I remember going from feeling completely fine in the morning to looking visibly pregnant by the afternoon, with no obvious dietary reason. It could be painful as well as confronting, and it came on suddenly enough that I started avoiding certain clothes and certain social situations just to manage it. Abdominal bloating is a recognised symptom of endometriosis, and for me, it was one of the stranger parts of the experience because it was so visible and so hard to explain.

If you experience severe bloating that appears on its own schedule, particularly around menstruation, note it down alongside your other symptoms. It is another piece of the picture your doctor needs.

Fatigue That Does Not Make Sense

Not tired. Not a bit run-down. The kind of exhaustion that makes you cancel things you actually wanted to do, that sits behind your eyes all day, that does not shift no matter how much sleep you get.

I spent a long time attributing it to my job, my anxiety, not eating well enough, not exercising enough. I blamed everything except what was actually happening. Fatigue is a recognised symptom of endometriosis, and it makes sense when you understand what is going on in the body. Chronic pain is exhausting. Systemic inflammation is exhausting. The mental load of managing a condition that keeps getting dismissed is exhausting.

Looking back, I was running at a significant deficit for most of my twenties and calling it normal. I genuinely did not know what feeling well was supposed to feel like.

Anxiety, Depression, and Mental Health Impacts

I want to be careful here, because the connection between endometriosis and mental health gets used to dismiss women far too often. “It might be stress.” “Have you considered therapy?” These are not substitutes for a proper investigation.

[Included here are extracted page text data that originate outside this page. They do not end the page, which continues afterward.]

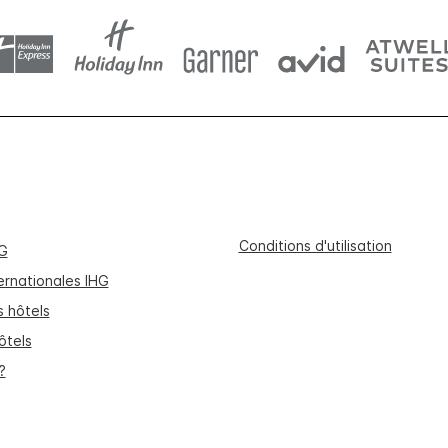
Conditions d'utilisation
HG
ernationales IHG
s hôtels
ôtels
?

Anxiety and depression are both recognised among the symptoms associated with endometriosis. Chronic pain has well-documented effects on mood, sleep, and overall mental wellbeing. And being told repeatedly that your pain is normal, that you are sensitive, that there is nothing to find, takes a cumulative toll that is hard to overstate.

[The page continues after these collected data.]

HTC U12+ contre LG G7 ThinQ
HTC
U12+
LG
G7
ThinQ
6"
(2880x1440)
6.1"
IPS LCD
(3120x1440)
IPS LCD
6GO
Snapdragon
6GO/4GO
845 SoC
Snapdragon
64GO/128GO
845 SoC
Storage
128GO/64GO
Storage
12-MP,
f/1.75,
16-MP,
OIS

Research has found that diagnostic delay most commonly happens because of dismissal and disbelief from medical professionals. I internalised a lot of that dismissal. I stopped advocating for myself at various points because it stopped feeling worth it. If you recognise that spiral, it is worth knowing it is a documented part of the endometriosis experience. You were not imagining things.

Trouble Conceiving

I was lucky in that fertility was not what finally brought my diagnosis to light, but I know for a lot of women it is. And it is a brutal way to find out.

Around 1 in 3 women with endometriosis have trouble getting pregnant. Endometriosis can affect how eggs develop, how they are released, and the overall environment for conception. According to fertility specialist Associate Professor Anusch Yazdani, 50% of women diagnosed with endometriosis face fertility challenges.

Earlier diagnosis genuinely matters here. The sooner it is identified and managed, the better the outcomes tend to be for women who want to conceive. Which makes those years of delay feel even more costly.

What to Do If You Recognise These Symptoms

See your GP, and be specific. Write your symptoms down before you go. Include when they happen, how severe they are, how long they last, and how much they affect your daily life. Do not edit yourself to seem reasonable. The full picture matters.

In Australia, the average time between symptom onset and seeking medical attention is around 2.9 years, with a further 4.9 years from that first appointment to a formal diagnosis, and most people see five doctors before getting there. That timeline is improving, but it is still far too long.

If you feel like you are not being taken seriously, you are allowed to push. Ask for a referral to a gynaecologist. Ask about pelvic ultrasound. Ask specifically about endometriosis by name. You know your body, and you deserve a doctor who treats that knowledge as credible.

There is currently no known cure for endometriosis, but there are treatments that can genuinely help. Finding out sooner gives you more options, more time, and more say in how this condition fits into your life.

I spent 14 years not knowing what was wrong with me. I would not wish that on anyone. Stop accepting pain as normal. You deserve better than that.